Request: Print this span of the material below exactly: the line with "- Operations on Matrix", the line with "- Graph Basics", and every line between them, but nothing else.
%%
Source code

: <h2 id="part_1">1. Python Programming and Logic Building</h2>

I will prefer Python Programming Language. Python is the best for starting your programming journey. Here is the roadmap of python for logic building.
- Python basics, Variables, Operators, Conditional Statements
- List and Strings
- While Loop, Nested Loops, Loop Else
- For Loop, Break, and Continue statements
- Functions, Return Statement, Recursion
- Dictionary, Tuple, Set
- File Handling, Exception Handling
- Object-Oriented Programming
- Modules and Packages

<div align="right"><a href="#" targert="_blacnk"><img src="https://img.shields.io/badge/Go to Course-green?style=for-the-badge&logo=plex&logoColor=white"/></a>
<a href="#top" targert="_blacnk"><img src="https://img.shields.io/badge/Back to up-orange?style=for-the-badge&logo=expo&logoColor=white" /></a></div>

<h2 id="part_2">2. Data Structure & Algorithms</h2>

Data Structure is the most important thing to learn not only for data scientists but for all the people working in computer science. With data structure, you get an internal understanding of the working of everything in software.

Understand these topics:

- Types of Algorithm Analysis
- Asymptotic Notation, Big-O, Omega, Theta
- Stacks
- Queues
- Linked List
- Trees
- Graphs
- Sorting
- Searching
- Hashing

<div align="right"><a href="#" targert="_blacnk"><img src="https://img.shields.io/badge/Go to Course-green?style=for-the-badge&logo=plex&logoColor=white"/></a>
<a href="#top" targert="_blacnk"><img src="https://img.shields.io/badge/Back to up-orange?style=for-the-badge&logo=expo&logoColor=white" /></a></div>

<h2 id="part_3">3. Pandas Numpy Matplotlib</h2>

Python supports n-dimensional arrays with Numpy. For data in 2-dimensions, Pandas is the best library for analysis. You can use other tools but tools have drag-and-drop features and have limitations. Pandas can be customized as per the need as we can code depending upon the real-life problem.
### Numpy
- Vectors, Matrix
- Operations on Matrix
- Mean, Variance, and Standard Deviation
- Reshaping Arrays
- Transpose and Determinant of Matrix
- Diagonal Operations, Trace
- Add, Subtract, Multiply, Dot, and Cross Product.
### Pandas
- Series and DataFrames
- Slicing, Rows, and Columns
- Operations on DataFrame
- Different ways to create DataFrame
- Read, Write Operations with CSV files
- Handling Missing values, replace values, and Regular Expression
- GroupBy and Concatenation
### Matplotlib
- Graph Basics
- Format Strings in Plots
%%
%%
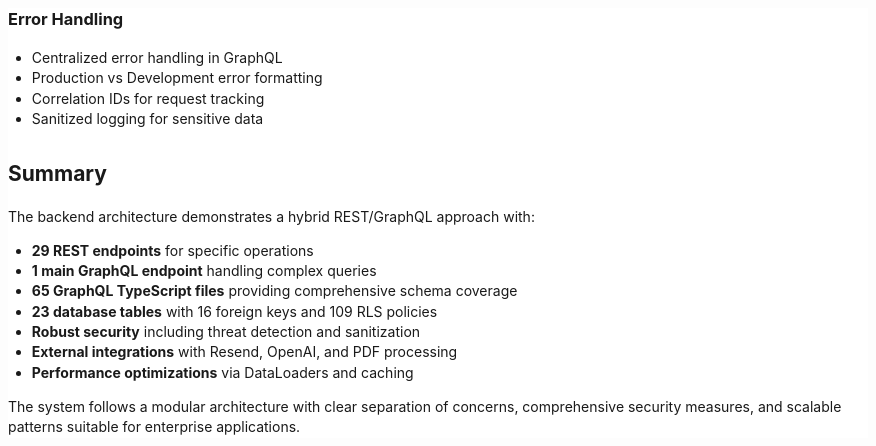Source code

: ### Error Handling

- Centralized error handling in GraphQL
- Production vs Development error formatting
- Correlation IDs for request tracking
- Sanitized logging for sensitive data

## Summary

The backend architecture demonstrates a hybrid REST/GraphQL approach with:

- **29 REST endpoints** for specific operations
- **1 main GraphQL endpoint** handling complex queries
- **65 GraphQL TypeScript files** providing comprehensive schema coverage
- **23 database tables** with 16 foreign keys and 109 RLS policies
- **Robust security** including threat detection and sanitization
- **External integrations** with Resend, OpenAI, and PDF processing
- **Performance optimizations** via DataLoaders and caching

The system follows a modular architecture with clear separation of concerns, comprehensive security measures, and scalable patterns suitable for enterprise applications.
%%
Answer section:
- Operations on Matrix
- Mean, Variance, and Standard Deviation
- Reshaping Arrays
- Transpose and Determinant of Matrix
- Diagonal Operations, Trace
- Add, Subtract, Multiply, Dot, and Cross Product.
### Pandas
- Series and DataFrames
- Slicing, Rows, and Columns
- Operations on DataFrame
- Different ways to create DataFrame
- Read, Write Operations with CSV files
- Handling Missing values, replace values, and Regular Expression
- GroupBy and Concatenation
### Matplotlib
- Graph Basics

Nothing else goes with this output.